Written task: Please restate, exactly as they appear, only the lines from the one that contains "заснована у 1986 році групою колишніх" to the final line of the entries, with no pictures.

━━━━━ Material supplied ━━━━━

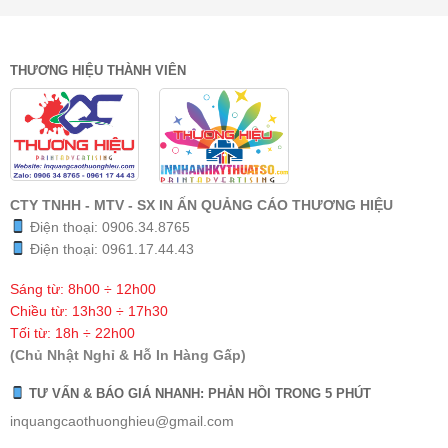
THƯƠNG HIỆU THÀNH VIÊN
CTY TNHH - MTV - SX IN ẤN QUẢNG CÁO THƯƠNG HIỆU
Điện thoại:
0906.34.8765
Điện thoại:
0961.17.44.43
Sáng từ: 8h00 ÷ 12h00
Chiều từ: 13h30 ÷ 17h30
Tối từ: 18h ÷ 22h00
(Chủ Nhật Nghỉ & Hỗ In Hàng Gấp)
TƯ VẤN & BÁO GIÁ NHANH: PHẢN HỒI TRONG 5 PHÚT
inquangcaothuonghieu@gmail.com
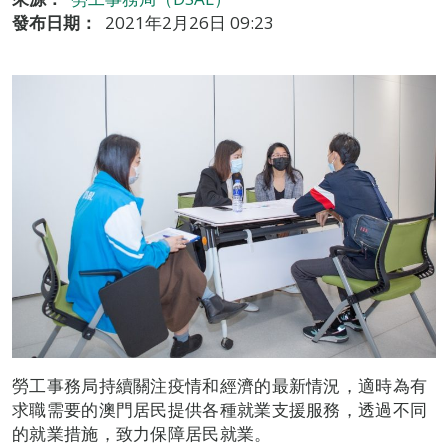
發布日期：
2021年2月26日 09:23
勞工事務局持續關注疫情和經濟的最新情況，適時為有
求職需要的澳門居民提供各種就業支援服務，透過不同
的就業措施，致力保障居民就業。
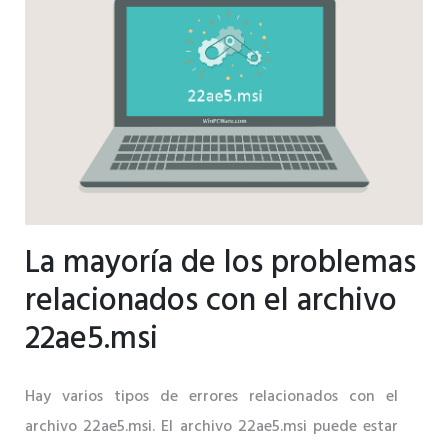
La mayoría de los problemas
relacionados con el archivo
22ae5.msi
Hay varios tipos de errores relacionados con el
archivo 22ae5.msi. El archivo 22ae5.msi puede estar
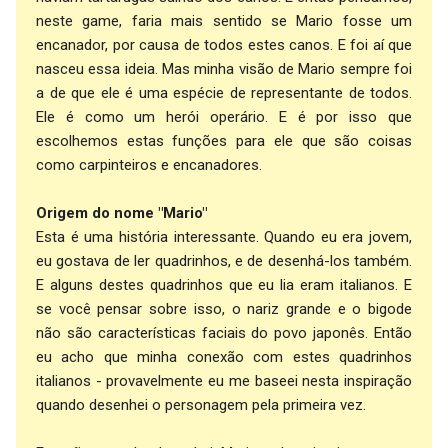
neste game, faria mais sentido se Mario fosse um
encanador, por causa de todos estes canos. E foi aí que
nasceu essa ideia. Mas minha visão de Mario sempre foi
a de que ele é uma espécie de representante de todos.
Ele é como um herói operário. E é por isso que
escolhemos estas funções para ele que são coisas
como carpinteiros e encanadores.
Origem do nome "Mario"
Esta é uma história interessante. Quando eu era jovem,
eu gostava de ler quadrinhos, e de desenhá-los também.
E alguns destes quadrinhos que eu lia eram italianos. E
se você pensar sobre isso, o nariz grande e o bigode
não são características faciais do povo japonês. Então
eu acho que minha conexão com estes quadrinhos
italianos - provavelmente eu me baseei nesta inspiração
quando desenhei o personagem pela primeira vez.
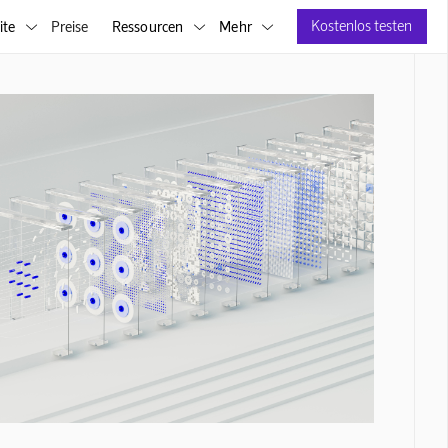
Kostenlos testen
ite
Preise
Ressourcen
Mehr



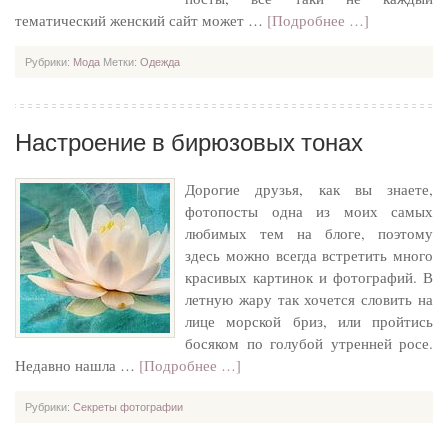
тематический женский сайт может …
[Подробнее …]
Рубрики:
Мода
Метки:
Одежда
Настроение в бирюзовых тонах
Дорогие друзья, как вы знаете,
фотопосты одна из моих самых
любимых тем на блоге, поэтому
здесь можно всегда встретить много
красивых картинок и фотографий. В
летную жару так хочется словить на
лице морской бриз, или пройтись
босяком по голубой утренней росе.
Недавно нашла …
[Подробнее …]
Рубрики:
Секреты фотографии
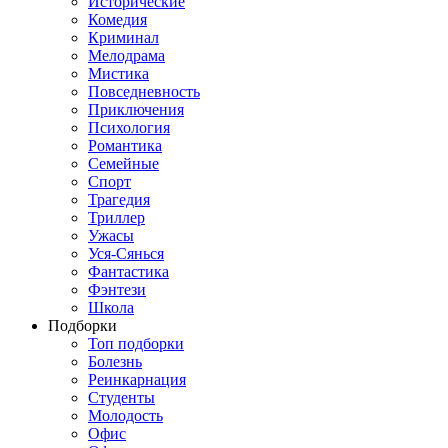
Исторические
Комедия
Криминал
Мелодрама
Мистика
Повседневность
Приключения
Психология
Романтика
Семейные
Спорт
Трагедия
Триллер
Ужасы
Уся-Сянься
Фантастика
Фэнтези
Школа
Подборки
Топ подборки
Болезнь
Реинкарнация
Студенты
Молодость
Офис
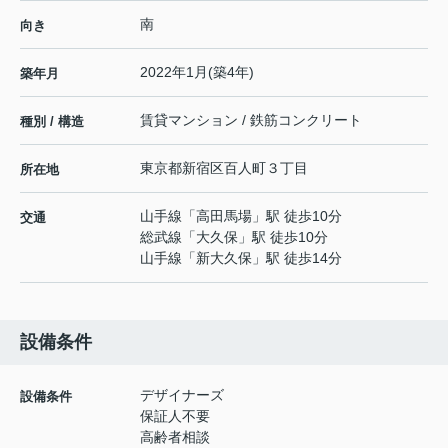
南
向き
2022年1月(築4年)
築年月
賃貸マンション / 鉄筋コンクリート
種別 / 構造
東京都
新宿区
百人町
３丁目
所在地
山手線
「
高田馬場
」駅 徒歩10分
交通
総武線
「
大久保
」駅 徒歩10分
山手線
「
新大久保
」駅 徒歩14分
設備条件
デザイナーズ
設備条件
保証人不要
高齢者相談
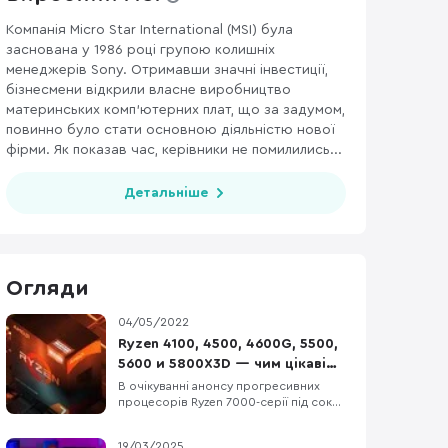
Компанія Micro Star International (MSI) була
заснована у 1986 році групою колишніх
92
ОПЕРАТИВНА ПАМ’ЯТЬ
238
ВІДЕОКАРТИ
177
ЖОРСТКІ 
менеджерів Sony. Отримавши значні інвестиції,
бізнесмени відкрили власне виробництво
материнських комп’ютерних плат, що за задумом,
повинно було стати основною діяльністю нової
фірми. Як показав час, керівники не помилились...
Детальніше
Огляди
04/05/2022
Ryzen 4100, 4500, 4600G, 5500,
5600 и 5800X3D — чим цікаві
нові процесори AMD?
В очікуванні анонсу прогресивних
процесорів Ryzen 7000-серії під сокет
AM5, компанія AMD оновила
модельний ряд чипів Ryzen 4000 та
19/03/2025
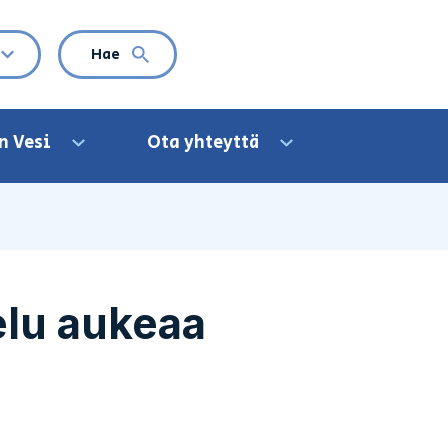
VALITTU KIELI: SUOMI
Hae
Avaa kielivalikko
n Vesi
Ota yhteyttä
Avaa valikko
Avaa valikko
lu aukeaa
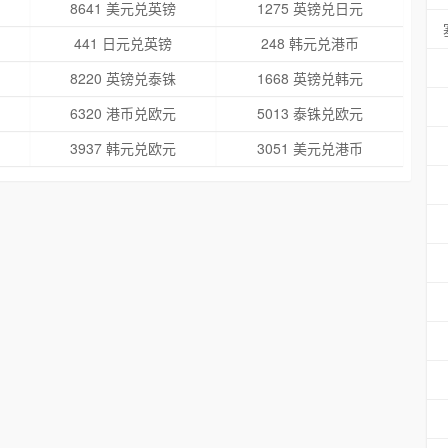
8641 美元兑英镑
1275 英镑兑日元
441 日元兑英镑
248 韩元兑港币
8220 英镑兑泰铢
1668 英镑兑韩元
6320 港币兑欧元
5013 泰铢兑欧元
3937 韩元兑欧元
3051 美元兑港币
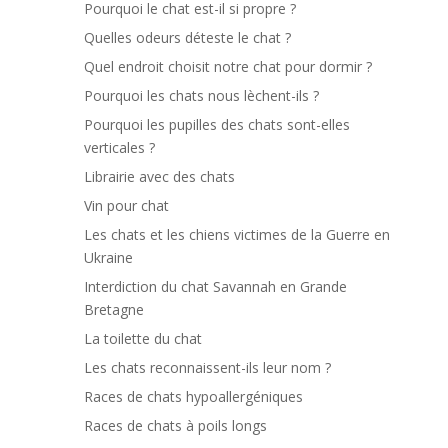
Pourquoi le chat est-il si propre ?
Quelles odeurs déteste le chat ?
Quel endroit choisit notre chat pour dormir ?
Pourquoi les chats nous lèchent-ils ?
Pourquoi les pupilles des chats sont-elles
verticales ?
Librairie avec des chats
Vin pour chat
Les chats et les chiens victimes de la Guerre en
Ukraine
Interdiction du chat Savannah en Grande
Bretagne
La toilette du chat
Les chats reconnaissent-ils leur nom ?
Races de chats hypoallergéniques
Races de chats à poils longs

━━━━━

Solution below:
заснована у 1986 році групою колишніх
92
ОПЕРАТИВНА ПАМ’ЯТЬ
238
ВІДЕОКАРТИ
177
ЖОРСТКІ 
менеджерів Sony. Отримавши значні інвестиції,
бізнесмени відкрили власне виробництво
материнських комп’ютерних плат, що за задумом,
повинно було стати основною діяльністю нової
фірми. Як показав час, керівники не помилились...
Детальніше
Огляди
04/05/2022
Ryzen 4100, 4500, 4600G, 5500,
5600 и 5800X3D — чим цікаві
нові процесори AMD?
В очікуванні анонсу прогресивних
процесорів Ryzen 7000-серії під сокет
AM5, компанія AMD оновила
модельний ряд чипів Ryzen 4000 та
19/03/2025
VALITTU KIELI: SUOMI
Hae
Avaa kielivalikko
n Vesi
Ota yhteyttä
Avaa valikko
Avaa valikko
lu aukeaa
8641 美元兑英镑
1275 英镑兑日元
441 日元兑英镑
248 韩元兑港币
8220 英镑兑泰铢
1668 英镑兑韩元
6320 港币兑欧元
5013 泰铢兑欧元
3937 韩元兑欧元
3051 美元兑港币
Pourquoi le chat est-il si propre ?
Quelles odeurs déteste le chat ?
Quel endroit choisit notre chat pour dormir ?
Pourquoi les chats nous lèchent-ils ?
Pourquoi les pupilles des chats sont-elles
verticales ?
Librairie avec des chats
Vin pour chat
Les chats et les chiens victimes de la Guerre en
Ukraine
Interdiction du chat Savannah en Grande
Bretagne
La toilette du chat
Les chats reconnaissent-ils leur nom ?
Races de chats hypoallergéniques
Races de chats à poils longs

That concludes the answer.